Remark: The description of the package and its functions are primarily tailored to computing the (complementary) cdf of the two-sided KS statistic, \(D_{n}\). It should be noted however that one can compute the (complementary) cdf for the one-sided KS statistics \(D_{n}^{-}\) or \(D_{n}^{+}\) (cf., Dimitrova, Kaishev, Tan (2020)) by appropriately specifying correspondingly \(A_{i} = 0\) for all \(i\) or \(B_{i} = 1\) for all \(i\), in the function ks_c_cdf_Rcpp.

Arguments

Details

The Exact-KS-FFT method underlying KSgeneral is based on expressing the p-value \(P(D_{n} \ge q)\) in terms of an appropriate rectangle probability with respect to the uniform order statistics, as noted by Gleser (1985) for \(P(D_{n} > q)\). The latter representation is used to express \(P(D_{n} \ge q)\) via a double-boundary non-crossing probability for a homogeneous Poisson process, with intensity \(n\), which is then efficiently computed using FFT, ensuring total run-time of order \(O(n^{2}log(n))\) (see Dimitrova, Kaishev, Tan (2020) and also Moscovich and Nadler (2017) for the special case when \(F(x)\) is continuous).

KSgeneral represents an R wrapper of the original C++ code due to Dimitrova, Kaishev, Tan (2020) and based on the C++ code developed by Moscovich and Nadler (2017). The package includes the functions disc_ks_c_cdf, mixed_ks_c_cdf and cont_ks_c_cdf that compute the complementary cdf \(P(D_n \ge q)\), for a fixed \(q\), \(0 \le q \le 1\), when \(F(x)\) is purely discrete, mixed or continuous, respectively. KSgeneral includes also the functions disc_ks_test, mixed_ks_test and cont_ks_test that compute the p-value \(P(D_{n} \ge d_{n})\), where \(d_{n}\) is the value of the KS test statistic computed based on a user provided data sample \(\{x_{1}, ..., x_{n}\}\), when \(F(x)\) is purely discrete, mixed or continuous, respectively.

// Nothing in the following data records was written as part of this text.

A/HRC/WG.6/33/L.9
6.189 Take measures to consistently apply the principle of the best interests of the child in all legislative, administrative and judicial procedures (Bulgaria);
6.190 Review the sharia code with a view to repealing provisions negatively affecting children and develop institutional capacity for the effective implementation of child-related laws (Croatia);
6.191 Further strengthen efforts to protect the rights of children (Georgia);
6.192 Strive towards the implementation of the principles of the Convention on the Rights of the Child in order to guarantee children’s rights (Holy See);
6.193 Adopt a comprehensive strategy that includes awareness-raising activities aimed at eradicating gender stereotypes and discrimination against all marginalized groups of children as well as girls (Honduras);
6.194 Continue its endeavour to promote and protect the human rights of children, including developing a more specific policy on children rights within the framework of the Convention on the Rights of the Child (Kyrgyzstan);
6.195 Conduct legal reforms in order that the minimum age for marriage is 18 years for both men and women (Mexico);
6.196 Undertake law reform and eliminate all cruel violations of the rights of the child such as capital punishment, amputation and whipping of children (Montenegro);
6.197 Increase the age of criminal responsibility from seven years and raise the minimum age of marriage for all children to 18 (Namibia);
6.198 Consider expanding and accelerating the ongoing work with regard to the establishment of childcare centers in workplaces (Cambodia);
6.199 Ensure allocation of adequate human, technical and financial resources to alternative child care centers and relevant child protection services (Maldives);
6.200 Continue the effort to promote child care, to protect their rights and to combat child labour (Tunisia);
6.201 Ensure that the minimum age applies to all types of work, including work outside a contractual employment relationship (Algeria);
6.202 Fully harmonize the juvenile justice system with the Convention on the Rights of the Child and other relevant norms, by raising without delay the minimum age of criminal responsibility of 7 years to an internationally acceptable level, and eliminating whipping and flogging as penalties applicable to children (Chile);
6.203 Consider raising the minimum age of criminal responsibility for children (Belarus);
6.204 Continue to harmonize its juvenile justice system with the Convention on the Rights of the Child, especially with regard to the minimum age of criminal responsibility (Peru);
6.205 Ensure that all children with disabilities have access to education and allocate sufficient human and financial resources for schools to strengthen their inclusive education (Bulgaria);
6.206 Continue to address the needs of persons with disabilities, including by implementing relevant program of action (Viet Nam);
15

The functions disc_ks_test and cont_ks_test represent accurate and fast (run time \(O(n^{2}log(n))\)) alternatives to the functions ks.test from the package dgof and the function ks.test from the package stat, which compute p-values of \(P(D_{n} \ge d_{n})\), assuming \(F(x)\) is purely discrete or continuous, respectively.

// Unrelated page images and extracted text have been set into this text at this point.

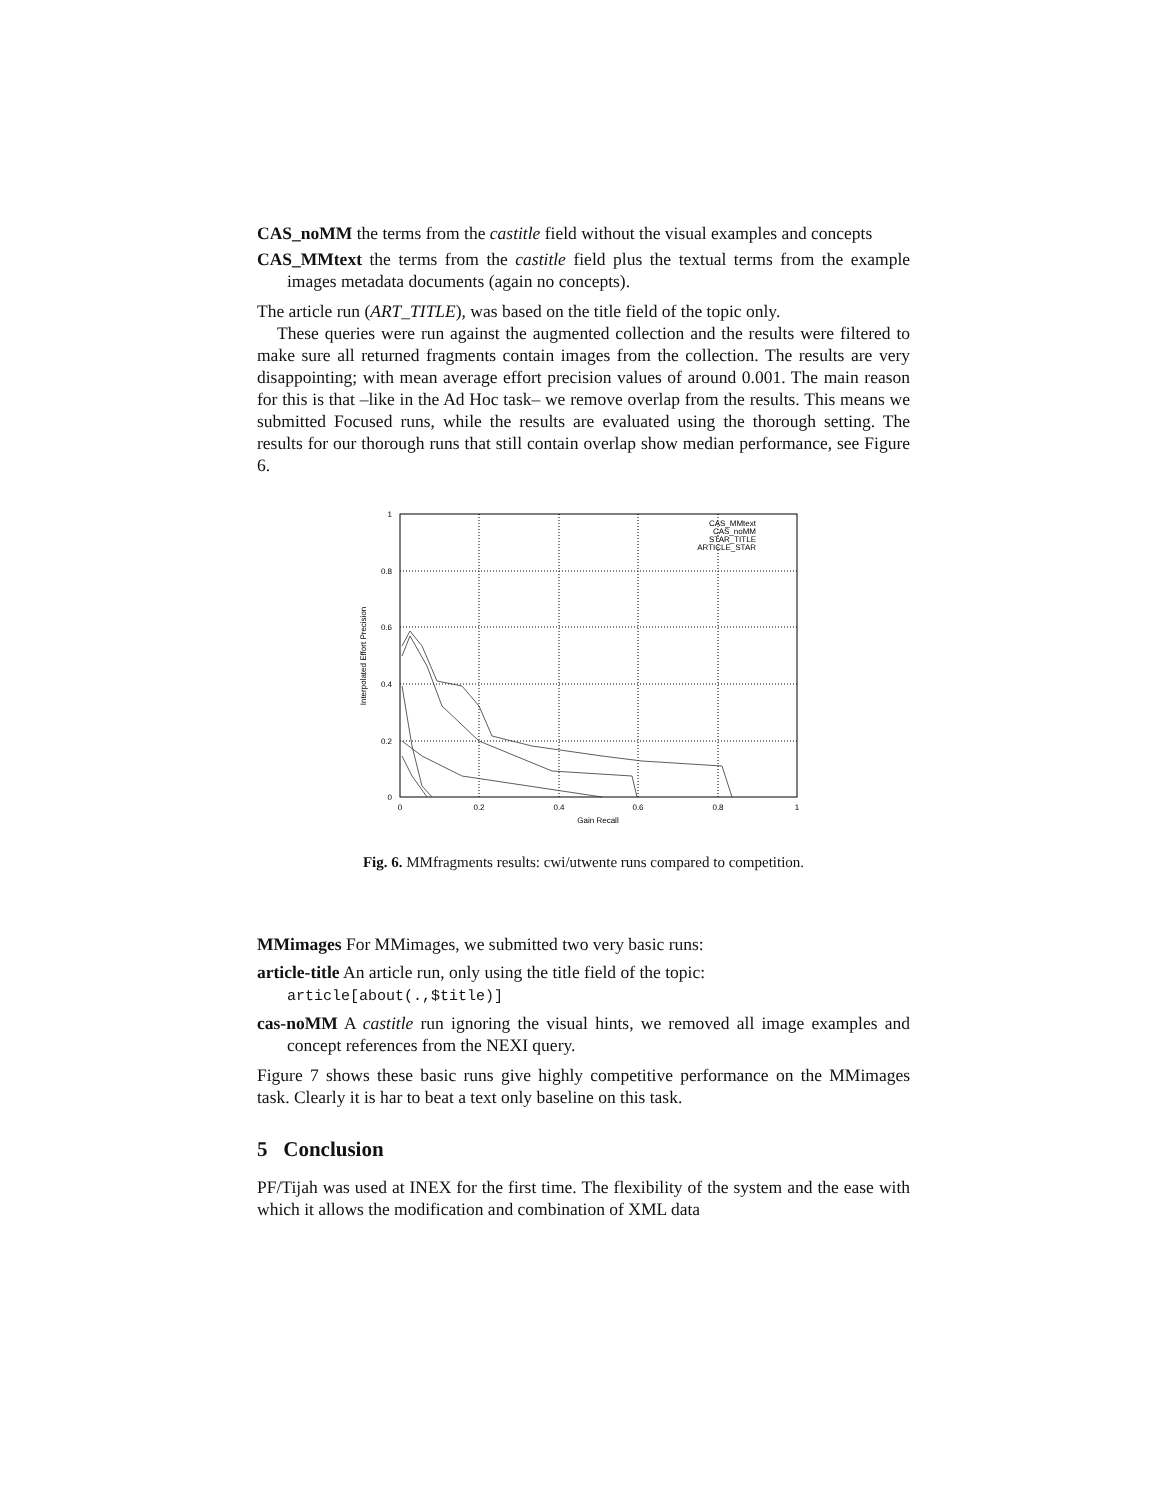CAS_noMM the terms from the castitle field without the visual examples and concepts
CAS_MMtext the terms from the castitle field plus the textual terms from the example images metadata documents (again no concepts).
The article run (ART_TITLE), was based on the title field of the topic only.
These queries were run against the augmented collection and the results were filtered to make sure all returned fragments contain images from the collection. The results are very disappointing; with mean average effort precision values of around 0.001. The main reason for this is that –like in the Ad Hoc task– we remove overlap from the results. This means we submitted Focused runs, while the results are evaluated using the thorough setting. The results for our thorough runs that still contain overlap show median performance, see Figure 6.
1
0.8
0.6
0.4
0.2
0
0
0.2
0.4
0.6
0.8
1
Gain Recall
Interpolated Effort Precision
CAS_MMtext
CAS_noMM
STAR_TITLE
ARTICLE_STAR
Fig. 6. MMfragments results: cwi/utwente runs compared to competition.
MMimages For MMimages, we submitted two very basic runs:
article-title An article run, only using the title field of the topic:
article[about(.,$title)]
cas-noMM A castitle run ignoring the visual hints, we removed all image examples and concept references from the NEXI query.
Figure 7 shows these basic runs give highly competitive performance on the MMimages task. Clearly it is har to beat a text only baseline on this task.
5 Conclusion
PF/Tijah was used at INEX for the first time. The flexibility of the system and the ease with which it allows the modification and combination of XML data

The package also includes the function ks_c_cdf_Rcpp which gives the flexibility to compute the complementary cdf (p-value) for the one-sided KS test statistics \(D_{n}^{-}\) or \(D_{n}^{+}\). It also allows for faster computation time and possibly higher accuracy in computing \(P(D_{n} \ge q)\).

References

Dimitrina S. Dimitrova, Vladimir K. Kaishev, Senren Tan. (2020) "Computing the Kolmogorov-Smirnov Distribution When the Underlying CDF is Purely Discrete, Mixed or Continuous". Journal of Statistical Software, 95(10): 1-42. doi:10.18637/jss.v095.i10.

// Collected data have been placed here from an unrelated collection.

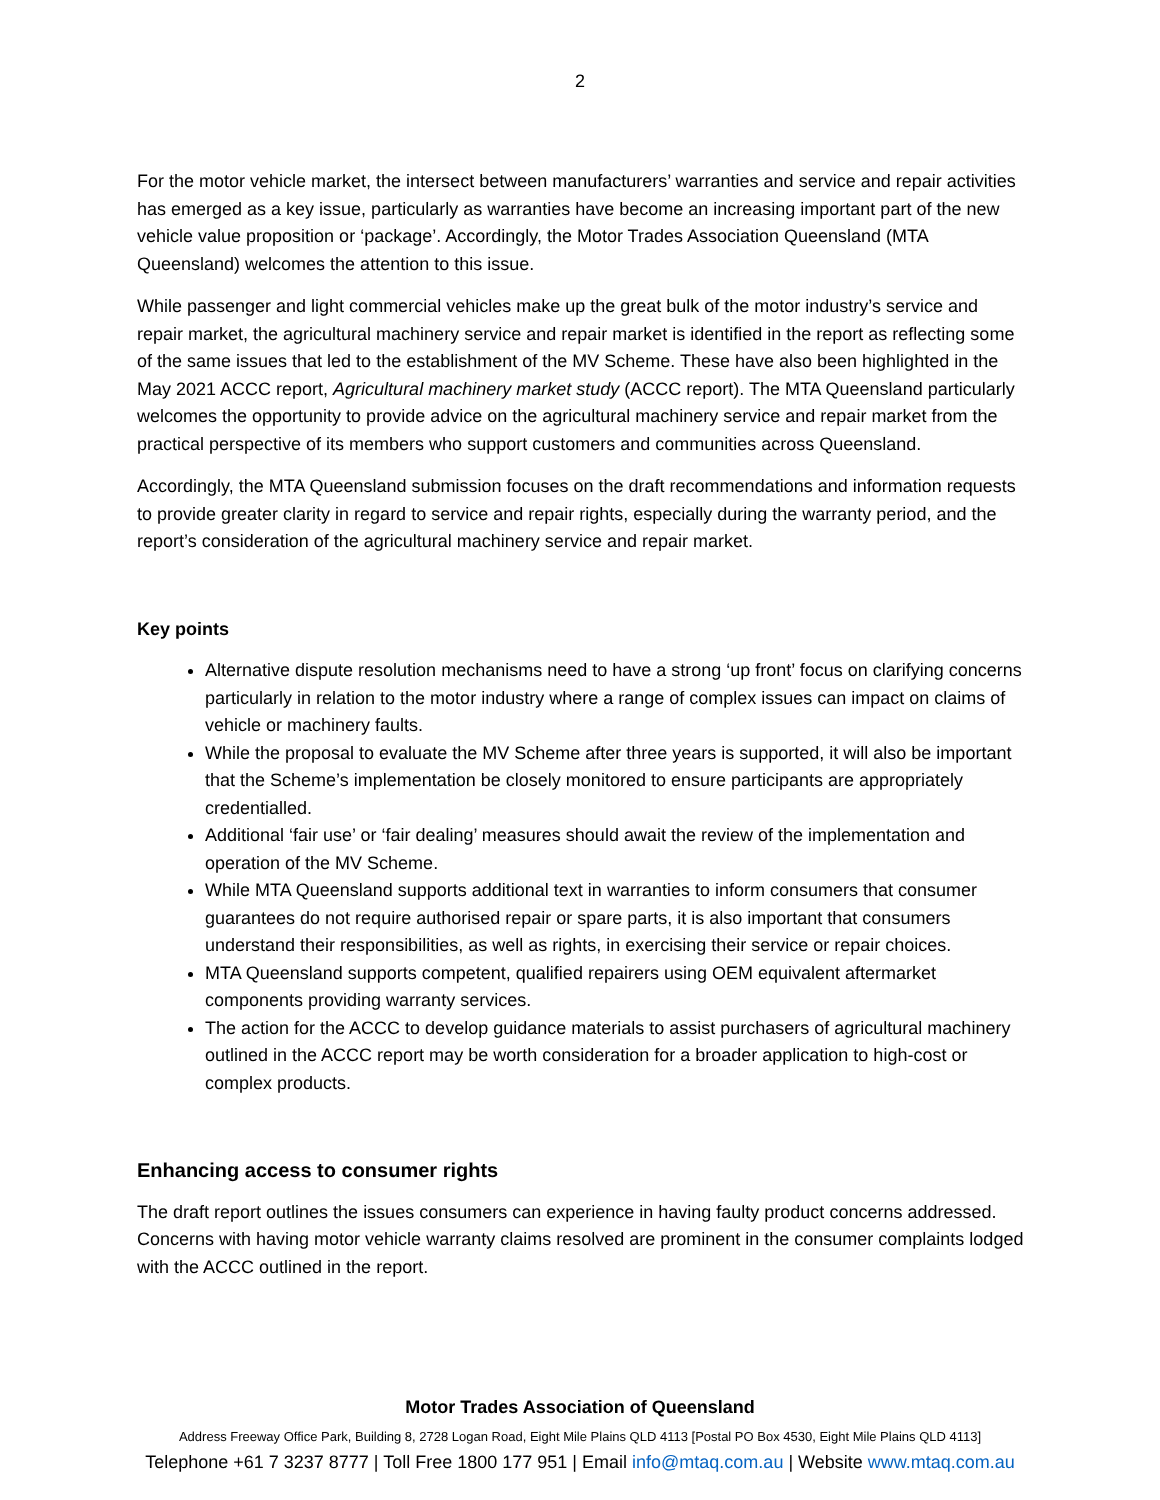2
For the motor vehicle market, the intersect between manufacturers’ warranties and service and repair activities has emerged as a key issue, particularly as warranties have become an increasing important part of the new vehicle value proposition or ‘package’. Accordingly, the Motor Trades Association Queensland (MTA Queensland) welcomes the attention to this issue.
While passenger and light commercial vehicles make up the great bulk of the motor industry’s service and repair market, the agricultural machinery service and repair market is identified in the report as reflecting some of the same issues that led to the establishment of the MV Scheme. These have also been highlighted in the May 2021 ACCC report, Agricultural machinery market study (ACCC report). The MTA Queensland particularly welcomes the opportunity to provide advice on the agricultural machinery service and repair market from the practical perspective of its members who support customers and communities across Queensland.
Accordingly, the MTA Queensland submission focuses on the draft recommendations and information requests to provide greater clarity in regard to service and repair rights, especially during the warranty period, and the report’s consideration of the agricultural machinery service and repair market.
Key points
Alternative dispute resolution mechanisms need to have a strong ‘up front’ focus on clarifying concerns particularly in relation to the motor industry where a range of complex issues can impact on claims of vehicle or machinery faults.
While the proposal to evaluate the MV Scheme after three years is supported, it will also be important that the Scheme’s implementation be closely monitored to ensure participants are appropriately credentialled.
Additional ‘fair use’ or ‘fair dealing’ measures should await the review of the implementation and operation of the MV Scheme.
While MTA Queensland supports additional text in warranties to inform consumers that consumer guarantees do not require authorised repair or spare parts, it is also important that consumers understand their responsibilities, as well as rights, in exercising their service or repair choices.
MTA Queensland supports competent, qualified repairers using OEM equivalent aftermarket components providing warranty services.
The action for the ACCC to develop guidance materials to assist purchasers of agricultural machinery outlined in the ACCC report may be worth consideration for a broader application to high-cost or complex products.
Enhancing access to consumer rights
The draft report outlines the issues consumers can experience in having faulty product concerns addressed. Concerns with having motor vehicle warranty claims resolved are prominent in the consumer complaints lodged with the ACCC outlined in the report.
Motor Trades Association of Queensland
Address Freeway Office Park, Building 8, 2728 Logan Road, Eight Mile Plains QLD 4113 [Postal PO Box 4530, Eight Mile Plains QLD 4113]
Telephone +61 7 3237 8777 | Toll Free 1800 177 951 | Email info@mtaq.com.au | Website www.mtaq.com.au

Gleser L.J. (1985). "Exact Power of Goodness-of-Fit Tests of Kolmogorov Type for Discontinuous Distributions". Journal of the American Statistical Association, 80(392), 954-958.

Moscovich A., Nadler B. (2017). "Fast Calculation of Boundary Crossing Probabilities for Poisson Processes". Statistics and Probability Letters, 123, 177-182.